Anger at wife killer Hassan Shatanawi deportation
A Jordanian doctor who murdered his wife has been freed from jail and deported only weeks after the Parole Board warned he was still a danger.
Hassan Shatanawi, then from Hartlepool, has never revealed how he killed trainee travel agent Laura May Al-Shatanawi in 1994. Her family do not know what he did with her body.
Her brother, Don Vaughan, said the release was "absolutely disgusting".
The Home Office said it had apologised to the family for not warning them.
Home Secretary Theresa May used newly-introduced powers which allow foreign prisoners who have served the minimum part of their sentence to be deported if they have no right to remain in the country.
The prisoners can be released even without the Parole Board's recommendation.
Mrs Al-Shatanawi's family say they fear the 67-year-old could be anywhere as he is no longer monitored by the UK authorities.

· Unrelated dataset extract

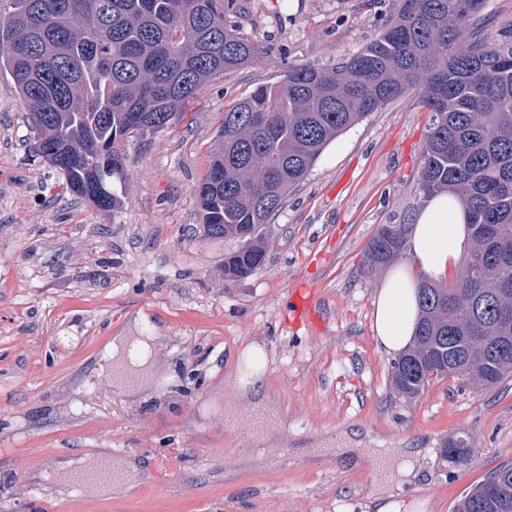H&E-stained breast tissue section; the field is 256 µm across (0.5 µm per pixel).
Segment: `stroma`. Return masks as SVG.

Mr Vaughan, from Hartlepool, said: "We believed from what the Parole Board said that he would remain in prison because he was still a dangerous man.
"Then we hear a couple of months later that he was on a plane and out of the country."
A Ministry of Justice spokesman said: "The government believes that foreign national offenders who have no right to remain in the UK should be deported at the earliest opportunity.
"We apologised to the family last year and acknowledged they should have been informed earlier."
Mr Vaughan, 53, said Shatanawi should not have been released before revealing what he did with the body of his wife.
Shatanawi reported his wife missing but her blood was found on the floor of a shed he had tried to destroy, where he is believed to have dismembered her body.
The couple had a seven-year-old son at the time of her murder.
He was jailed for life at Newcastle Crown Court in 1994 with a minimum term of 16 years and subsequently made three unsuccessful applications for parole.
The UK Border Agency said Shatanawi was handed over to the authorities in his native Jordan and is banned from returning to the UK for 10 years.